她的金发散乱,棕色脸庞埋在臂弯,口中浪叫不止:“哈啊……豆芽菜君……好粗……插得……插得我好满……嗯……那里……别顶……啊啊!”浅井的睾丸拍打着她的臀瓣,沉甸甸的重量增添了节奏感,那对巨物收缩着,预备着下一次爆发。

        他的理智全无,只剩征服的兽欲,双手死死抓住巨乳,指甲嵌入乳肉,腰部加速抽插,一次、两次……数十次过去,肉棒在蜜道的包裹中胀大,茎身如铁棒般粗硬,顶端撞击子宫的力道越来越猛。
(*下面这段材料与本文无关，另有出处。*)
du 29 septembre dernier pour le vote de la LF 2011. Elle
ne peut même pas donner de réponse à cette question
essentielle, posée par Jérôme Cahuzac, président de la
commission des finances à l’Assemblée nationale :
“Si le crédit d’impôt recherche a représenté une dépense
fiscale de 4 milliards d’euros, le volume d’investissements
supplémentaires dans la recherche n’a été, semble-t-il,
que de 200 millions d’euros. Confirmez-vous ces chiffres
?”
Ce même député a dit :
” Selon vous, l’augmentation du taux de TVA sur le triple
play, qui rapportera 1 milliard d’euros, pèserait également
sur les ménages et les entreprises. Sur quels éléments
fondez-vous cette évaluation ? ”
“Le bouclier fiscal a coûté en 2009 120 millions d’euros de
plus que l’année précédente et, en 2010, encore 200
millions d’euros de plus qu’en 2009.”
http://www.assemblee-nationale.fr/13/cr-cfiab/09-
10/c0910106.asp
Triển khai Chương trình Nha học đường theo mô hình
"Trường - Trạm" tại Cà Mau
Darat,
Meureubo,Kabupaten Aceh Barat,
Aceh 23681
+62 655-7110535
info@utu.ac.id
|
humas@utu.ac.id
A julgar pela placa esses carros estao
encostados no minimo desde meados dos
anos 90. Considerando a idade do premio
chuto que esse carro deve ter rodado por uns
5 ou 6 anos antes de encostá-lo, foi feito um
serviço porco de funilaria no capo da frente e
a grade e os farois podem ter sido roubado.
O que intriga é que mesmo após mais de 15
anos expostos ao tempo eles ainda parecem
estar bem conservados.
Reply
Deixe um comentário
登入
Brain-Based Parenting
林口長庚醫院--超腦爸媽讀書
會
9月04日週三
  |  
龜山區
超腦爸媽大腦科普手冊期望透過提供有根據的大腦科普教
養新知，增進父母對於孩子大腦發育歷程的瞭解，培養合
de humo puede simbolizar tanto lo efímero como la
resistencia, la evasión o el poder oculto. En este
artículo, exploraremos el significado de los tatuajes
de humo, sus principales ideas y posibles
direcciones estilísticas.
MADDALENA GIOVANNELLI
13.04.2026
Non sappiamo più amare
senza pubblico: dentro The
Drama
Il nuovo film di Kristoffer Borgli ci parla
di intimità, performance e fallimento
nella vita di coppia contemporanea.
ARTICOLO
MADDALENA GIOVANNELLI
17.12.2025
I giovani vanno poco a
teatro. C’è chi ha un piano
        绮罗罗察觉到了——那股胀大的预兆,她的身体本能地紧缩,媚药虽抹去痛感,却放大了敏感。

        她知道,他要射了。

        那海量的精华,将直射她的子宫,灌满这个第一次就被夺走的圣地。

        恐惧与快感交织,她哭喊起来,声音带着泪意:“不要……豆芽菜君……不要内射……啊……拔出去……我……我会怀孕的……求你……哈啊……别射里面……!”但浅井没有停顿,他的腰猛地一挺,肉棒胀到极限,顶端破开子宫口,直射而出。

        第一股热烫的白浊如炮弹般喷发,灌入子宫深处,烫得她全身痉挛。

        第二股、第三股接踵而至,海量的精华充盈她的腹腔,让小腹微微鼓起。

        绮罗罗的浪叫化作高潮的尖锐:“啊啊啊啊!射……射进来了……好烫……子宫……满了……嗯哈啊啊!”她的蜜道剧烈收缩,喷出潮吹的蜜液,巨乳在掌中颤动,翘臀死死后顶,迎接着这份失控的灌溉。

        高潮如海啸般席卷,她的身体瘫软在地,意识模糊,只剩余韵的抽搐。